- To-do item: All lines from the one with "Bulova 1373.50" to the end of the data: return those exactly, and only those.

- Input data:
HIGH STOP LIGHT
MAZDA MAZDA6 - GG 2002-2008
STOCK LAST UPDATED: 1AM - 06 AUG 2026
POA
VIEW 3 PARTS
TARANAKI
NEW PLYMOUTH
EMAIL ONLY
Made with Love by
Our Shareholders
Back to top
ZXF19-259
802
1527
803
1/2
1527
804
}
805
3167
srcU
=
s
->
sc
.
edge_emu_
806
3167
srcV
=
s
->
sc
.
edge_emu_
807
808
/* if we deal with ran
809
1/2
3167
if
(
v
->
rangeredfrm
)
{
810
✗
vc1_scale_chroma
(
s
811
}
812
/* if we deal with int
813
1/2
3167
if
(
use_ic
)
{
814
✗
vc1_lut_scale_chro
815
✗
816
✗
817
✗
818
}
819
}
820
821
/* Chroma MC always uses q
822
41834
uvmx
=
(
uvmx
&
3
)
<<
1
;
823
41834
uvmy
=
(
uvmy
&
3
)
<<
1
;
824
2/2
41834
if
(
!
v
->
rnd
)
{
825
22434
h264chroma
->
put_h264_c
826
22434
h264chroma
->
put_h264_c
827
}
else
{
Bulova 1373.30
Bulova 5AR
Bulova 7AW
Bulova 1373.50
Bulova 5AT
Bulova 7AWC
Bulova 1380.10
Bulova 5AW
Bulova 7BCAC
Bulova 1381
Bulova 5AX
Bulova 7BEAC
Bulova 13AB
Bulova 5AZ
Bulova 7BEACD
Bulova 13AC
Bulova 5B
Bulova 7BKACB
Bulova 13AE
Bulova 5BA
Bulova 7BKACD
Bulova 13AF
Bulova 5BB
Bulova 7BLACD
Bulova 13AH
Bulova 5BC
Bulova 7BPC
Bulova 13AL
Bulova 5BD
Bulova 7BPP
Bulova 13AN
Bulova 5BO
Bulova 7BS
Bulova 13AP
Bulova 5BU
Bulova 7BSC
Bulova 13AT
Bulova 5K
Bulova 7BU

- Reply:
Bulova 1373.50
Bulova 5AT
Bulova 7AWC
Bulova 1380.10
Bulova 5AW
Bulova 7BCAC
Bulova 1381
Bulova 5AX
Bulova 7BEAC
Bulova 13AB
Bulova 5AZ
Bulova 7BEACD
Bulova 13AC
Bulova 5B
Bulova 7BKACB
Bulova 13AE
Bulova 5BA
Bulova 7BKACD
Bulova 13AF
Bulova 5BB
Bulova 7BLACD
Bulova 13AH
Bulova 5BC
Bulova 7BPC
Bulova 13AL
Bulova 5BD
Bulova 7BPP
Bulova 13AN
Bulova 5BO
Bulova 7BS
Bulova 13AP
Bulova 5BU
Bulova 7BSC
Bulova 13AT
Bulova 5K
Bulova 7BU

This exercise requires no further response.